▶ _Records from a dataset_
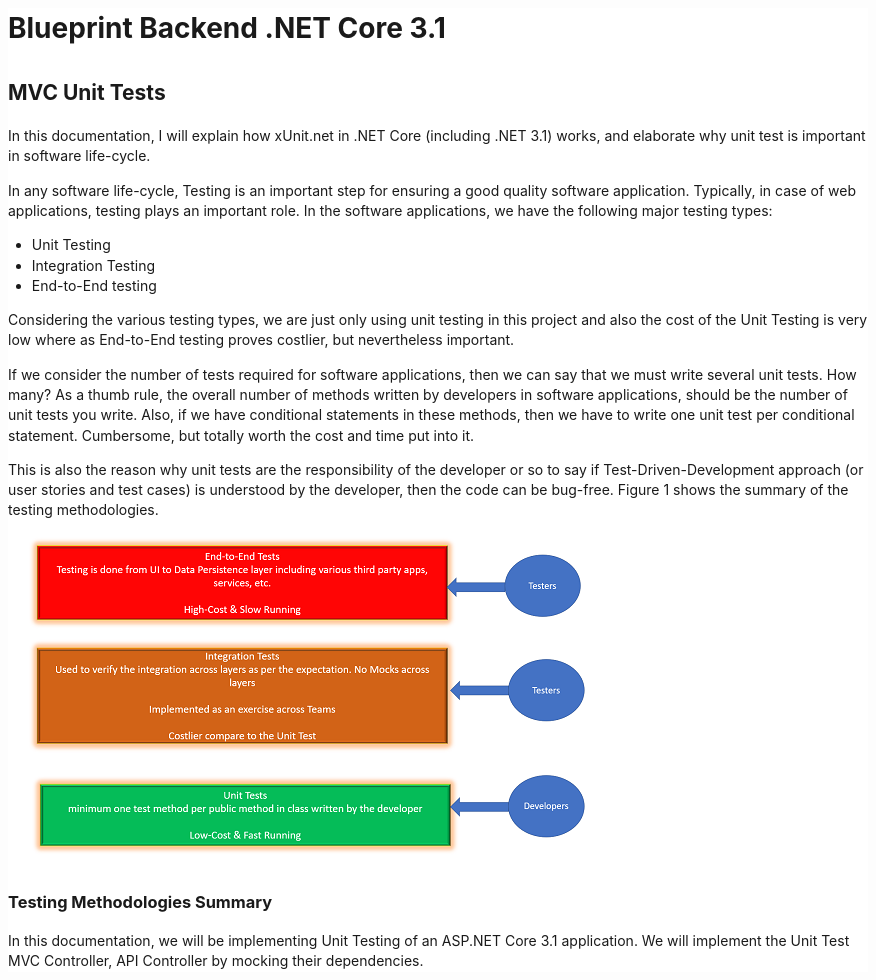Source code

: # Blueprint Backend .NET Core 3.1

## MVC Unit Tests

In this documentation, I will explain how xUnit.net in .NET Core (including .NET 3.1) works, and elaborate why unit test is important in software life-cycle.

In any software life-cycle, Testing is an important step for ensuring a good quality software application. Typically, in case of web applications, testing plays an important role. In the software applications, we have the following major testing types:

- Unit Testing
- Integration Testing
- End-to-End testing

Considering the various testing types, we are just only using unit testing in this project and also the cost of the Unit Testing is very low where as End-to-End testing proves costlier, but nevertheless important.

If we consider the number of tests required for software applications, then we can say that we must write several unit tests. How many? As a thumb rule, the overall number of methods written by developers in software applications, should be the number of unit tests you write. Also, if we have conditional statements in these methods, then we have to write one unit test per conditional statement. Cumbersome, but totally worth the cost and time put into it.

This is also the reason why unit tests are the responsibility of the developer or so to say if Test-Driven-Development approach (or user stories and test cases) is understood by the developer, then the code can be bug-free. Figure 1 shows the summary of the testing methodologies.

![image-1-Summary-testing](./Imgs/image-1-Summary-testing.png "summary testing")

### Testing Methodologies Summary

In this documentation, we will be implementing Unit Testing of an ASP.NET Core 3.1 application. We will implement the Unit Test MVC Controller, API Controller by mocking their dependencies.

▶ _Exercise brief_
Switch every "End-to-End testing" to "System testing" throughout the records above and change nothing else. Leave the pictures out of your answer.

▶ _Problem solution_
Source code

: # Blueprint Backend .NET Core 3.1

## MVC Unit Tests

In this documentation, I will explain how xUnit.net in .NET Core (including .NET 3.1) works, and elaborate why unit test is important in software life-cycle.

In any software life-cycle, Testing is an important step for ensuring a good quality software application. Typically, in case of web applications, testing plays an important role. In the software applications, we have the following major testing types:

- Unit Testing
- Integration Testing
- System testing

Considering the various testing types, we are just only using unit testing in this project and also the cost of the Unit Testing is very low where as System testing proves costlier, but nevertheless important.

If we consider the number of tests required for software applications, then we can say that we must write several unit tests. How many? As a thumb rule, the overall number of methods written by developers in software applications, should be the number of unit tests you write. Also, if we have conditional statements in these methods, then we have to write one unit test per conditional statement. Cumbersome, but totally worth the cost and time put into it.

This is also the reason why unit tests are the responsibility of the developer or so to say if Test-Driven-Development approach (or user stories and test cases) is understood by the developer, then the code can be bug-free. Figure 1 shows the summary of the testing methodologies.

![image-1-Summary-testing](./Imgs/image-1-Summary-testing.png "summary testing")

### Testing Methodologies Summary

In this documentation, we will be implementing Unit Testing of an ASP.NET Core 3.1 application. We will implement the Unit Test MVC Controller, API Controller by mocking their dependencies.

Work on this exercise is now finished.